◆ **BRIEF A**
Copy the Tehelka commentary word for word from "as an event" to "credibility.".
◆ **BRIEF B**
Write the next part of the commentary on Tehelka's investigation, picking up after its final sentence.

◆ **TEXT TO READ**
*-*-*

Just see how the Tehelka blokes
said in the interview with The Indian Express published in the Mumbai edition
of March 18, 2001. In that interview, they did not deny that their apology
to the home minister regarding accepting a commission on a border-fencing
contract was because the tapes were not verified. Regarding the blatant
contradiction in First Global's statement that it owned just 3 per cent
of Tehelka's shareholding as against Tehelka's own statement that First
Global had a 14.5 per cent stake in it, the discrepancy was "explained"
as an event that would happen in the future!
The possibility that talk on the
tapes may well have been "cooked up" and "recooked" was not denied! Asked
about the possibility that there may be errors on the tapes, the reply
of Tehelka's second in command was "I don't know" (sic). When asked whether
they had verified every fact that had been given by Jain and Gupta and
others, Tehelka claimed, poor dear, that "only the context of the talk
was important, not exactly what they said"(sic). Such then is Tehelka's
credibility.
Yet, Aroon Purie, editor-in-chief
of India Today went gaga over Tehelka's work in the magazine's issue of
March 26, 2001. He wrote, "This is a proud moment for India's journalism;
and that too good old-fashioned, painstakingly investigative journalism."
Using modern, miniaturised video
recording equipment is considered illegal in many countries -- is that
"old fashioned"? Mounting a sting operation that is, in the USA, permitted
only to the FBI -- is that old fashioned? Gathering defamatory, but doubtful,
info on those you meet, and then recycling it without allowing the affected
ones to react -- is that journalism? Turning and twisting your data in
presentation --- is that journalism? The solitary way in which all that
is "old fashioned" is its violation of norms of natural justice and human
rights.
Worst of all, is it "a proud moment
for Indian journalism" when members of that so-called "noble" profession
don the garb of criminals to do their work? Yes, this is something that
nobody but nobody in our country seems to have realised till this is being
written.
By admittedly pretending to represent
a fictitious company during all their meetings with all of Jaitly Laxman
& Co., the Tehelka team laid itself wide open to the contemptible criminal
charge of violating Section 415 and Section 416 of our country's criminal
law called the Indian Penal Code, 1860. Those two sections are reproduced
below, word-by-word.
"415. Cheating. --- Whoever, by
deceiving any person, fraudulently or dishonestly induces the person so
deceived to deliver any property to any person, or to consent that any
person shall retain any property, or intentionally induces the person so
deceived to do or omit to do anything which he would not do or omit if
he were not so deceived, and which act or omission causes or is likely
to cause damage or harm to that person in body, mind, reputation or property,
is said to "cheat."
Explanation: A dishonest concealment
of facts is a deception within the meaning of this section."
To enable a clearer understanding
of the crime that Tehelka could well be prosecuted for, the relevant portion
of Section 415 can be restated as "Whoever, by deceiving any person, induces
the person so deceived to do anything which he would not do if he were
not so deceived, and which act is likely to cause damage or harm to that
person in mind or reputation, is said to "cheat."

*-*-*

◆ **DATASET ENTRIES**
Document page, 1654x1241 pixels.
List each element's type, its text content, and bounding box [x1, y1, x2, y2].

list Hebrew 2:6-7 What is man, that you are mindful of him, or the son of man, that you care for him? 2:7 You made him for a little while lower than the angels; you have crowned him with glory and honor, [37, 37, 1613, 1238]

*-*-*

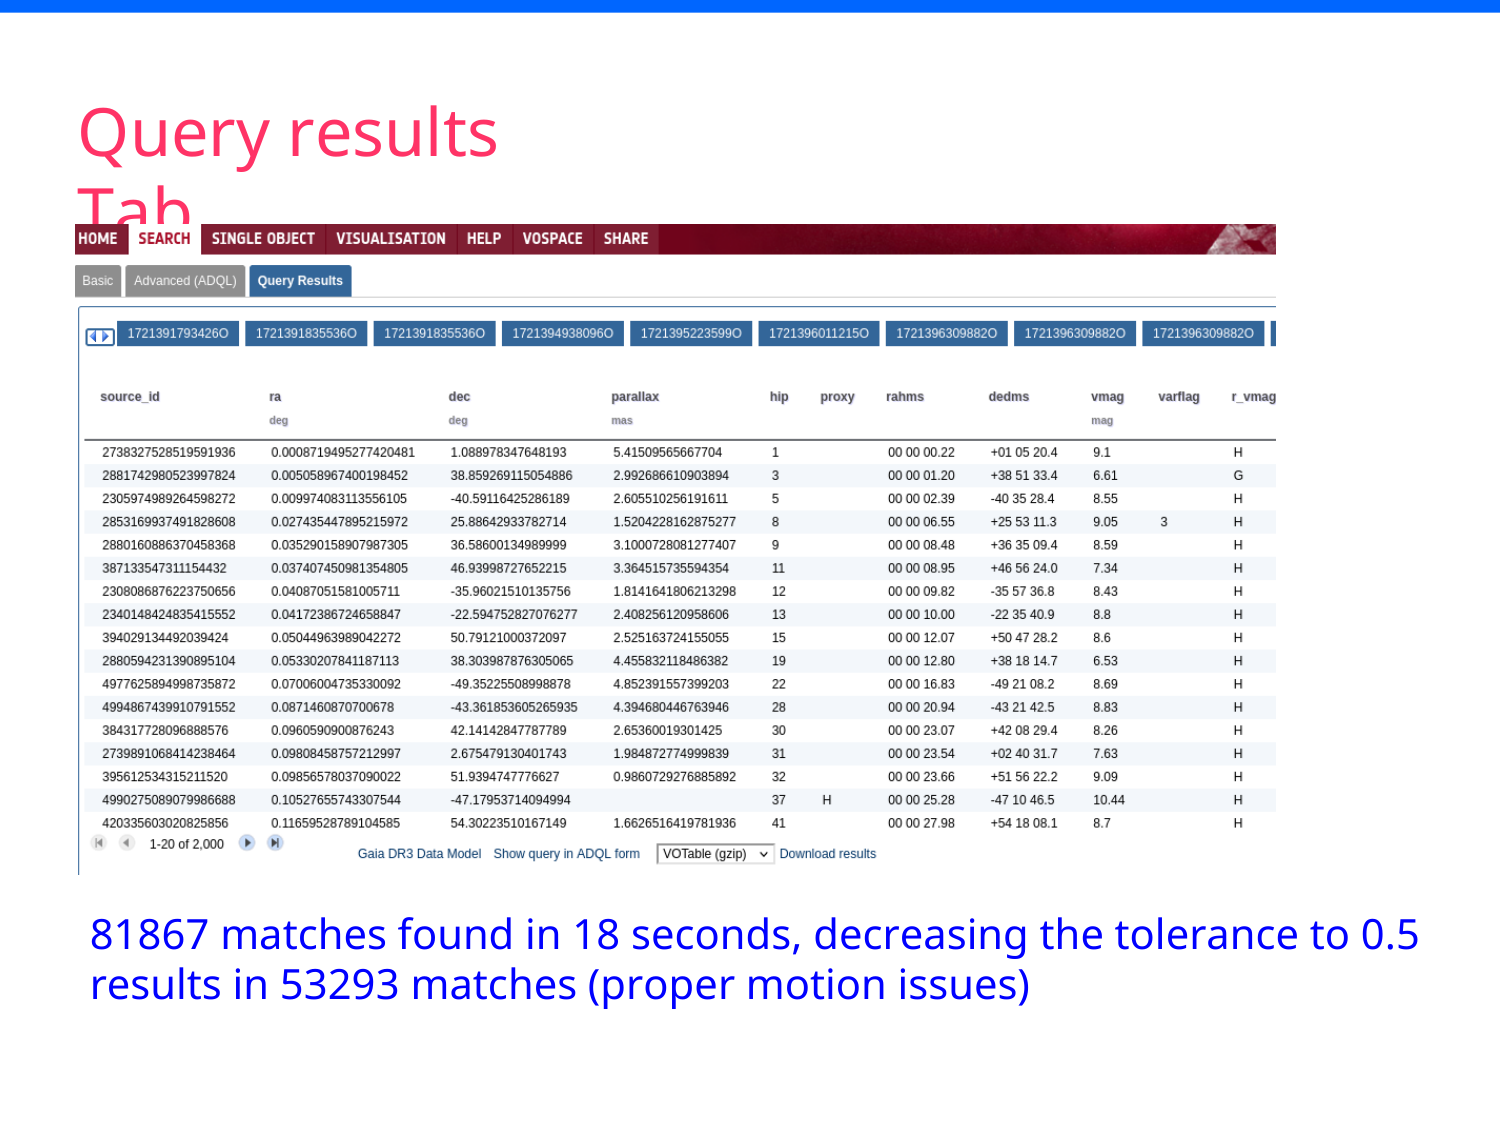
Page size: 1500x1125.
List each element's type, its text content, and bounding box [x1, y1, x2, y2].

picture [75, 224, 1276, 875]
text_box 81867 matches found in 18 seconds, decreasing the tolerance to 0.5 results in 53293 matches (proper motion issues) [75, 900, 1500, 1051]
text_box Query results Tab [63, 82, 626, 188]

*-*-*

◆ **EXERCISE ANSWER A**
as an event that would happen in the future!
The possibility that talk on the
tapes may well have been "cooked up" and "recooked" was not denied! Asked
about the possibility that there may be errors on the tapes, the reply
of Tehelka's second in command was "I don't know" (sic). When asked whether
they had verified every fact that had been given by Jain and Gupta and
others, Tehelka claimed, poor dear, that "only the context of the talk
was important, not exactly what they said"(sic). Such then is Tehelka's
credibility.

◆ **EXERCISE ANSWER B**
The punishment for the offence under
Section 415 above is imprisonment of either description for a term which
may extend to one year, or with fine, or with both. (Section 417 of the
IPC)
"416. Cheating by personation. ---
A person is said to "cheat by personation" if he cheats by pretending to
be some other person, or by knowingly substituting one person for another,
or representing that he or any other person is a person other than he or
such person really is.
Explanation. --- The offence is
committed whether the individual personated is a real or imaginary person."
In 1974, the Supreme Court held
that under Section 416, there must be evidence to show that the person
deceived was induced by such deception to act to his own detriment. (Tehelka
have not only boastfully admitted that they were pretenders but that they
intended to induce their subjects to act in a manner proving that they
accepted bribes for swinging defence contracts.)
The punishment for the offence under
Section 416 above can extend to imprisonment of either description for
a term which may extend to three years, or with fine, or with both. (Section
419 of IPC)
Another point: can "facts" gathered
in a criminal manner be used as legal evidence? The ongoing army court
of inquiry into the Tehelka disclosures would do well to bear that crucial
issue in mind. The army top brass should also note that US courts do not
accept edited tapes as evidence.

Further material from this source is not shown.